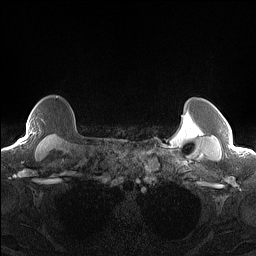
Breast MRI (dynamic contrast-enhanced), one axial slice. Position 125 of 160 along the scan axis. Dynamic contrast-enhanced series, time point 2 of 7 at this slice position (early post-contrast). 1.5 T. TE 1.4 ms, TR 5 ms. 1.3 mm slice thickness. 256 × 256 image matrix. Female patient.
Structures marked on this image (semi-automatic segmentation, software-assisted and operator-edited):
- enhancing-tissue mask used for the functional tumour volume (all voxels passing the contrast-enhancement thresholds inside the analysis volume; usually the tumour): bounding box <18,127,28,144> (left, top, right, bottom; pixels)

• • • •

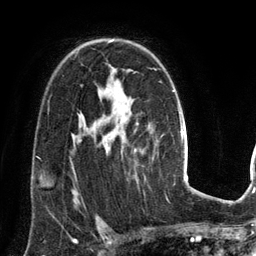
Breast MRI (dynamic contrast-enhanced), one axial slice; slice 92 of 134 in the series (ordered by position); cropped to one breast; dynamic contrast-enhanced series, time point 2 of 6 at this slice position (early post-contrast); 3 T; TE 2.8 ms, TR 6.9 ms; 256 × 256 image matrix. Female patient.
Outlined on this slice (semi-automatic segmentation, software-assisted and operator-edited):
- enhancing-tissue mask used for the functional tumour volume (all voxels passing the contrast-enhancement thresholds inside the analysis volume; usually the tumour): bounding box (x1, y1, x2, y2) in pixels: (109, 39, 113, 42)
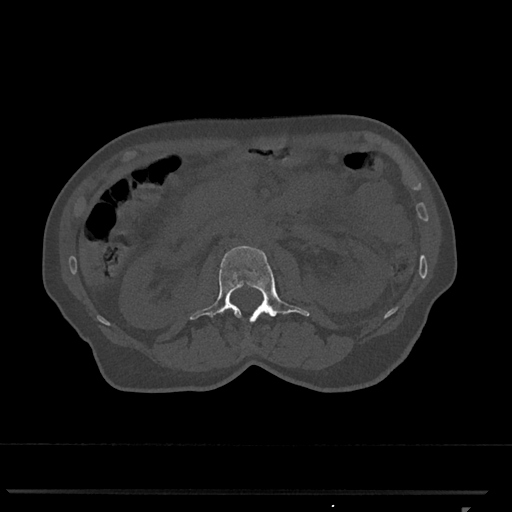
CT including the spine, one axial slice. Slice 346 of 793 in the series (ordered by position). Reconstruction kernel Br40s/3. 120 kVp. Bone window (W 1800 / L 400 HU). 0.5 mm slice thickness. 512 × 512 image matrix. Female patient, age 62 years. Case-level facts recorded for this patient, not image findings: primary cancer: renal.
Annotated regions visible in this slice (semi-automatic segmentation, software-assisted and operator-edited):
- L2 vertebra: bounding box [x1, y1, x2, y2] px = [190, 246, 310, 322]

• • • •

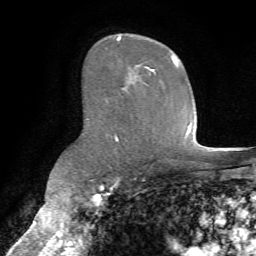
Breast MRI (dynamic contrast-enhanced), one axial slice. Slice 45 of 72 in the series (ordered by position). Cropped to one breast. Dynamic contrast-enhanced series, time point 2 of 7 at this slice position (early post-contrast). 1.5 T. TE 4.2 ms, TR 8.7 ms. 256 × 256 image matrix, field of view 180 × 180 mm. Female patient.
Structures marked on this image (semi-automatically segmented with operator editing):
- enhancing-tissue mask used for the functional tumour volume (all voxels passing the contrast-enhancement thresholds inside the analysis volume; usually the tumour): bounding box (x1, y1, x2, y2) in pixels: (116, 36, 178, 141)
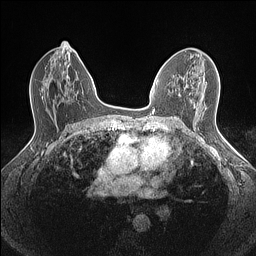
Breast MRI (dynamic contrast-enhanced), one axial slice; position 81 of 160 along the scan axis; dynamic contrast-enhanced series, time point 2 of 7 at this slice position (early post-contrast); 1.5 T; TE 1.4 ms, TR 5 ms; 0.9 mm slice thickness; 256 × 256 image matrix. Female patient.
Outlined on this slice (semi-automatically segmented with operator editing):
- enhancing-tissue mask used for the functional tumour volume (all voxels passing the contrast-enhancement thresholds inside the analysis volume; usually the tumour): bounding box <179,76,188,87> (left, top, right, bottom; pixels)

• • • •

Search the data for the word "tumour" and copy each line where it appears.

### COMPLETED EXERCISE
- enhancing-tissue mask used for the functional tumour volume (all voxels passing the contrast-enhancement thresholds inside the analysis volume; usually the tumour): bounding box <18,127,28,144> (left, top, right, bottom; pixels)
- enhancing-tissue mask used for the functional tumour volume (all voxels passing the contrast-enhancement thresholds inside the analysis volume; usually the tumour): bounding box (x1, y1, x2, y2) in pixels: (109, 39, 113, 42)
- enhancing-tissue mask used for the functional tumour volume (all voxels passing the contrast-enhancement thresholds inside the analysis volume; usually the tumour): bounding box (x1, y1, x2, y2) in pixels: (116, 36, 178, 141)
- enhancing-tissue mask used for the functional tumour volume (all voxels passing the contrast-enhancement thresholds inside the analysis volume; usually the tumour): bounding box <179,76,188,87> (left, top, right, bottom; pixels)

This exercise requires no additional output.